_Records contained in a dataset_
======
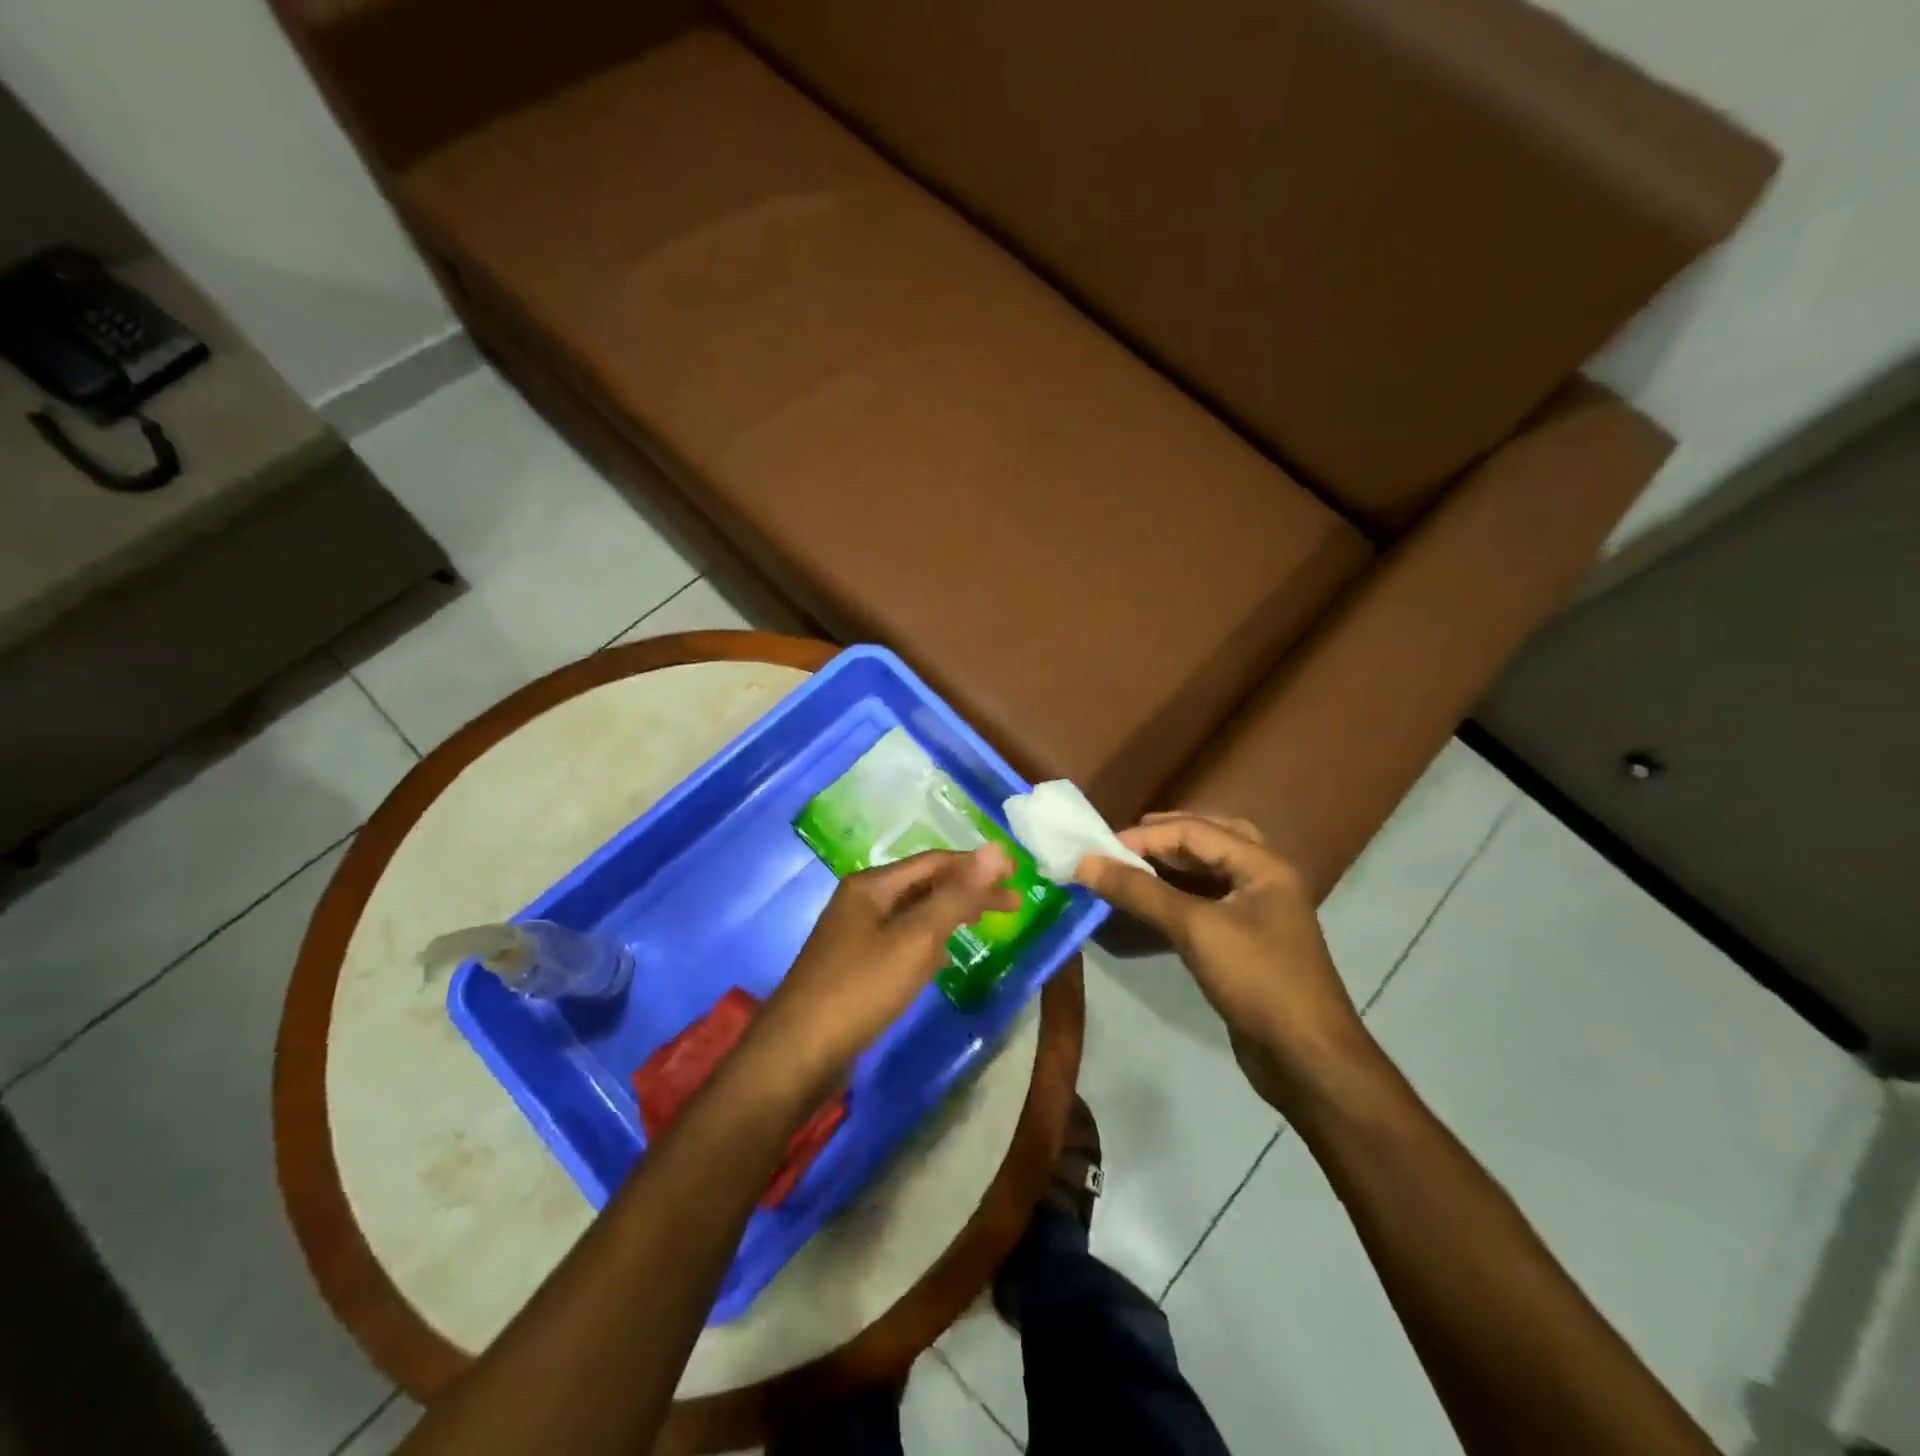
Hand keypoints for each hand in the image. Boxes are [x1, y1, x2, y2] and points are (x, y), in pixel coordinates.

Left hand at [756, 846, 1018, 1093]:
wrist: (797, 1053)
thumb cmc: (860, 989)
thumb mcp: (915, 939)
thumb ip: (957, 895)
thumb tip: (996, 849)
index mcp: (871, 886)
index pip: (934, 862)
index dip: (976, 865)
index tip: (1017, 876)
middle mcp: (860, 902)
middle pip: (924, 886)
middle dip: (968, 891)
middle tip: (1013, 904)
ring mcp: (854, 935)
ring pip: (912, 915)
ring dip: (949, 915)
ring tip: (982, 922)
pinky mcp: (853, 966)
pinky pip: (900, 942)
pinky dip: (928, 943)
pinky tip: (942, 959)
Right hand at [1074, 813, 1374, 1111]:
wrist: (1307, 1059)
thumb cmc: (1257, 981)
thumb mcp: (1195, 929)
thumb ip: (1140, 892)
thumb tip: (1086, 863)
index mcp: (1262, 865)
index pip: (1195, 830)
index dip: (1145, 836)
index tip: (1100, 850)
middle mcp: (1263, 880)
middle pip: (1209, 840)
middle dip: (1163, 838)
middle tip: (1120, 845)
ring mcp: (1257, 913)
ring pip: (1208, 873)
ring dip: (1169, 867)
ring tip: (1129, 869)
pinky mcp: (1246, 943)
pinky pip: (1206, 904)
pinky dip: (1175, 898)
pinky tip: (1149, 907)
======
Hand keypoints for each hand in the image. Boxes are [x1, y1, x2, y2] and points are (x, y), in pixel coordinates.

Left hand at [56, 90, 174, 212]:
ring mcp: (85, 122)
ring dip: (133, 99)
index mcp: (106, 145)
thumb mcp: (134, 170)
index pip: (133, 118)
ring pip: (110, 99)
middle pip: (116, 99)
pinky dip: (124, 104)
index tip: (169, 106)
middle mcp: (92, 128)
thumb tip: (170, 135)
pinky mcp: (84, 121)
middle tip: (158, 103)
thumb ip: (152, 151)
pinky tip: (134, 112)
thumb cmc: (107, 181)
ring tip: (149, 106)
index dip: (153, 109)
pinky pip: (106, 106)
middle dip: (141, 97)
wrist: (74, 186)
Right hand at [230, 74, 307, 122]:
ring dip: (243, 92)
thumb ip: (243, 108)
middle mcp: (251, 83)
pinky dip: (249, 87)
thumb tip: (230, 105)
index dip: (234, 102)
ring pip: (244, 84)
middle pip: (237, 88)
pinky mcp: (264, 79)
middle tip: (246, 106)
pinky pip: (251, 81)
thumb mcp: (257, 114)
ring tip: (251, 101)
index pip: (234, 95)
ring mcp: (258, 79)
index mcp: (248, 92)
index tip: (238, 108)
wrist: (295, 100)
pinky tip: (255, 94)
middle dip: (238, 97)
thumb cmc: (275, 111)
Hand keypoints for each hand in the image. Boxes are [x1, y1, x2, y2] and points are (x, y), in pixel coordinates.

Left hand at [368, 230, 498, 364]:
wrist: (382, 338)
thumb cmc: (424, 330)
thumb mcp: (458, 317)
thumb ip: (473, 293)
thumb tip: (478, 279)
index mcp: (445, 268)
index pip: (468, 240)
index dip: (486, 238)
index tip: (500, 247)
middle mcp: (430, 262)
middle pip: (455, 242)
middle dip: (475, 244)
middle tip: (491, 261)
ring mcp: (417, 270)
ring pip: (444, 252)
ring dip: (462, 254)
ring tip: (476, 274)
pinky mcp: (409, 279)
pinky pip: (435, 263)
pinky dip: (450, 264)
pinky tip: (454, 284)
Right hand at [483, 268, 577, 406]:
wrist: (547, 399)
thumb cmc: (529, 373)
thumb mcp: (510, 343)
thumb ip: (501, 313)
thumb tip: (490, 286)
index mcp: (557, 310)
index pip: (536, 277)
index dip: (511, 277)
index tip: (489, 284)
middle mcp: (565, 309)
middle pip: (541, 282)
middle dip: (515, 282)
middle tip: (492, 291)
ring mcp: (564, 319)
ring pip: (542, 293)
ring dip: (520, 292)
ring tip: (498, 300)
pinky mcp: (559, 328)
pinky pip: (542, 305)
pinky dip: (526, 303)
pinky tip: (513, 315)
======
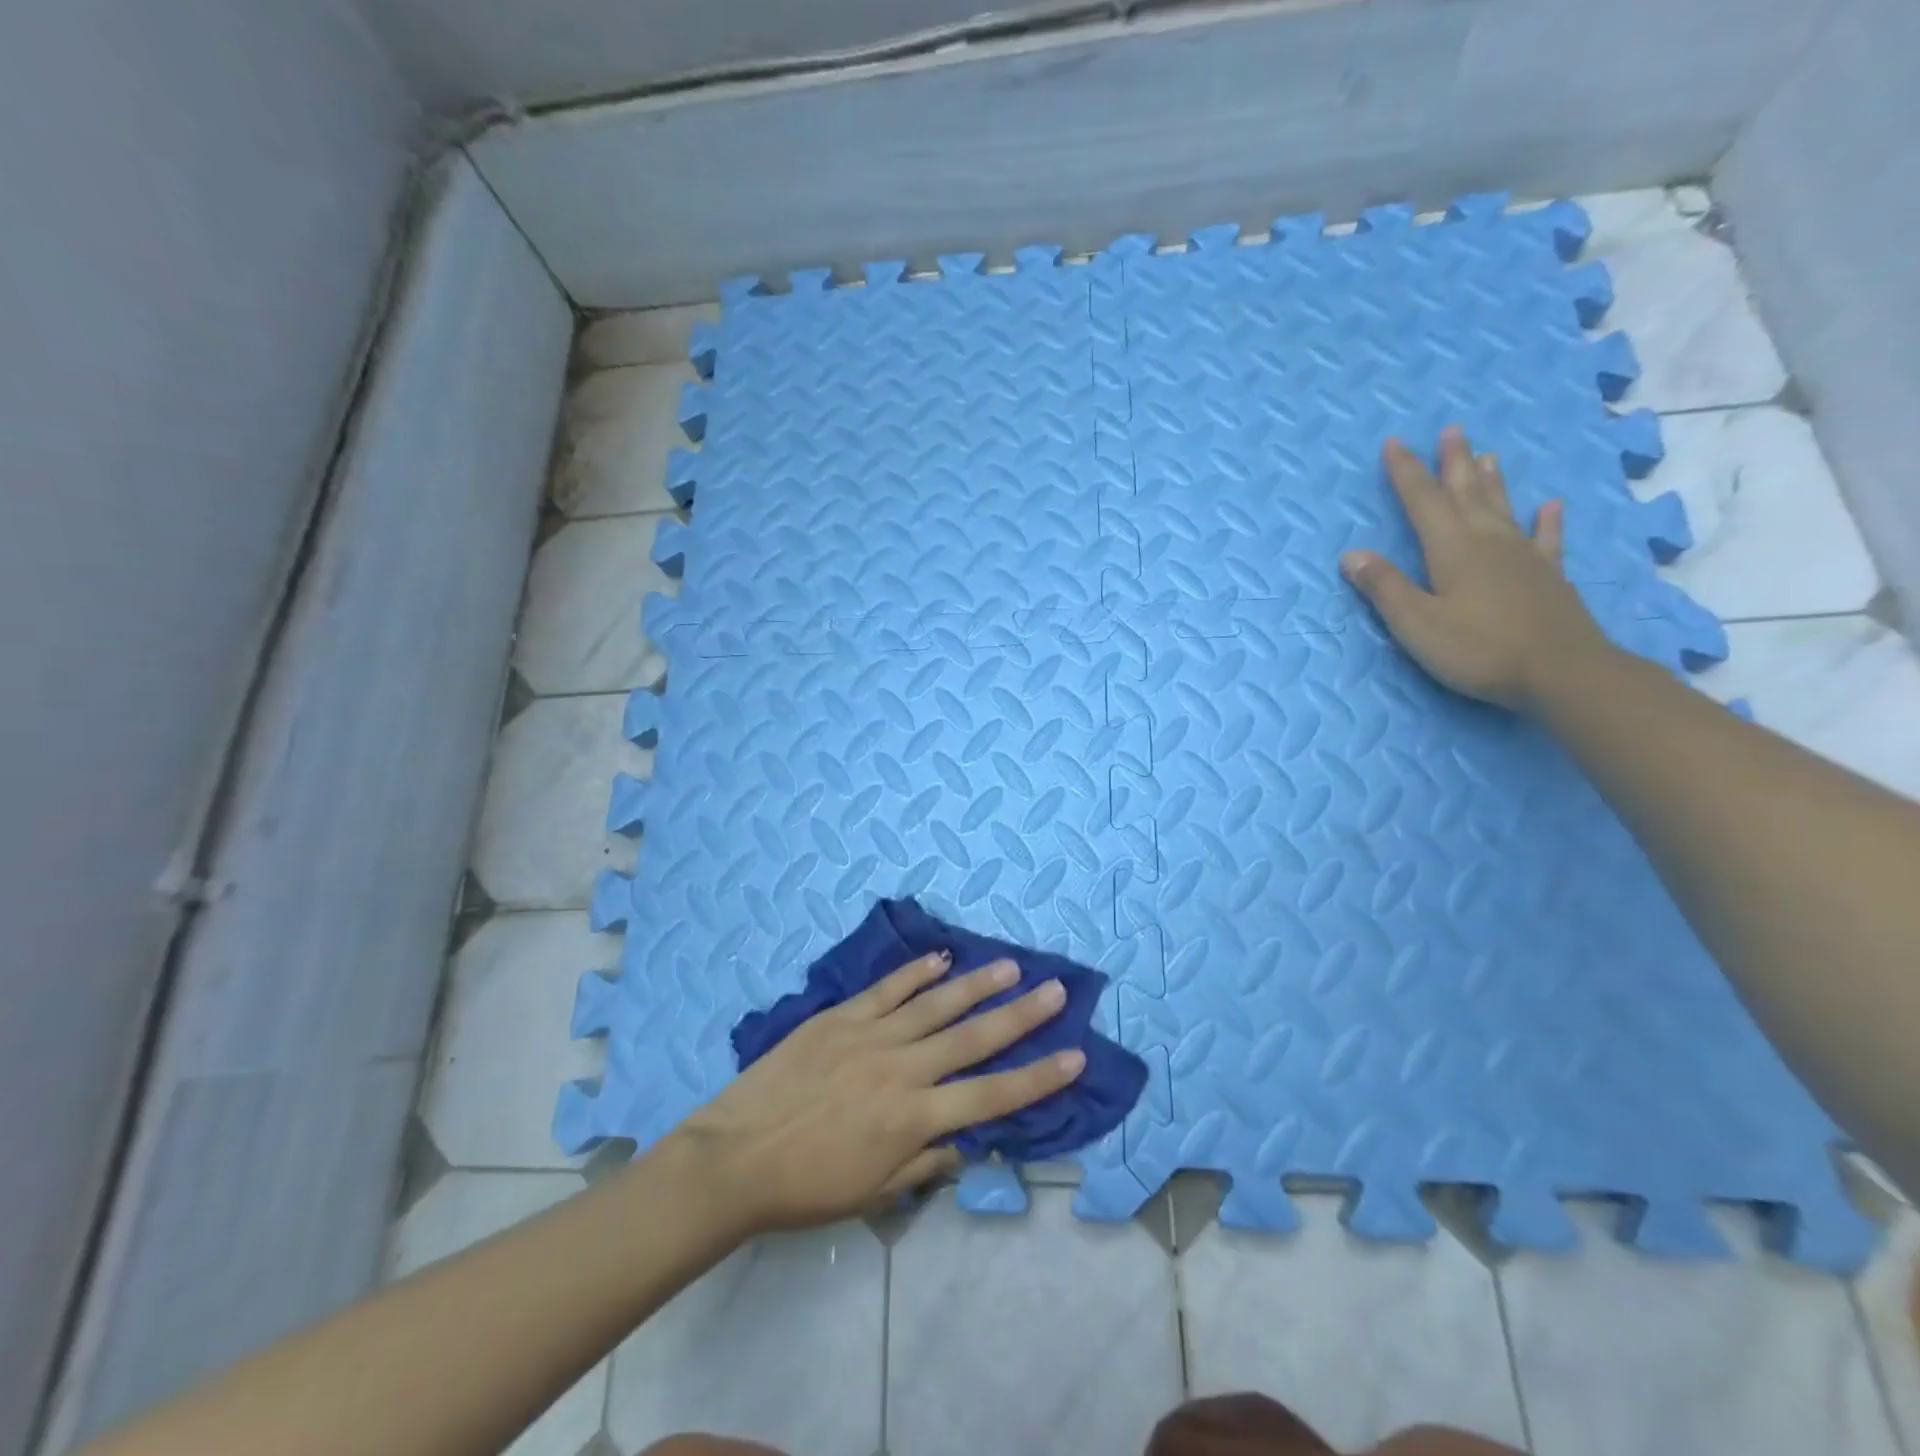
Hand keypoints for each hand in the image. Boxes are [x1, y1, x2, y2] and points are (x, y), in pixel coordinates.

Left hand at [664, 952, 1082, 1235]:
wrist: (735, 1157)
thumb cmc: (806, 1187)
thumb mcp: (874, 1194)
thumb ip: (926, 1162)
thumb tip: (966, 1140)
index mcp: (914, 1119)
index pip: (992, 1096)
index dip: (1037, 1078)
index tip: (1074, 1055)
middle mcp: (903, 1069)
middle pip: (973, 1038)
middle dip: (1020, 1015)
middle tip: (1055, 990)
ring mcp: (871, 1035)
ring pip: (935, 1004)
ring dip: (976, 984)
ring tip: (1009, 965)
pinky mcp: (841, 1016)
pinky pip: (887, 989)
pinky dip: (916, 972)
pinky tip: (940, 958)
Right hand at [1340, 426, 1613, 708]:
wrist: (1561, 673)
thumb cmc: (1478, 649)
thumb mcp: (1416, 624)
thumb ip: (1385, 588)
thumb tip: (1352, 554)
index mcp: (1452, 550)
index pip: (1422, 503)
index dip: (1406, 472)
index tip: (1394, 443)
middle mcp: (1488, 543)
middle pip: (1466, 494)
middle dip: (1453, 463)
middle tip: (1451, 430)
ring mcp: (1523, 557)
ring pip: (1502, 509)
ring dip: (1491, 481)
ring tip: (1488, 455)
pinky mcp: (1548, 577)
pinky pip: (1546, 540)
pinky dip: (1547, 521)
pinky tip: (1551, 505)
======
Copy down every line of the entries containing the word "Left".

Left hand at [756, 846, 1018, 1093]:
Left hand at [56, 90, 174, 212]:
Left hand at [368, 230, 498, 364]:
Left hand at [664, 952, 1082, 1235]:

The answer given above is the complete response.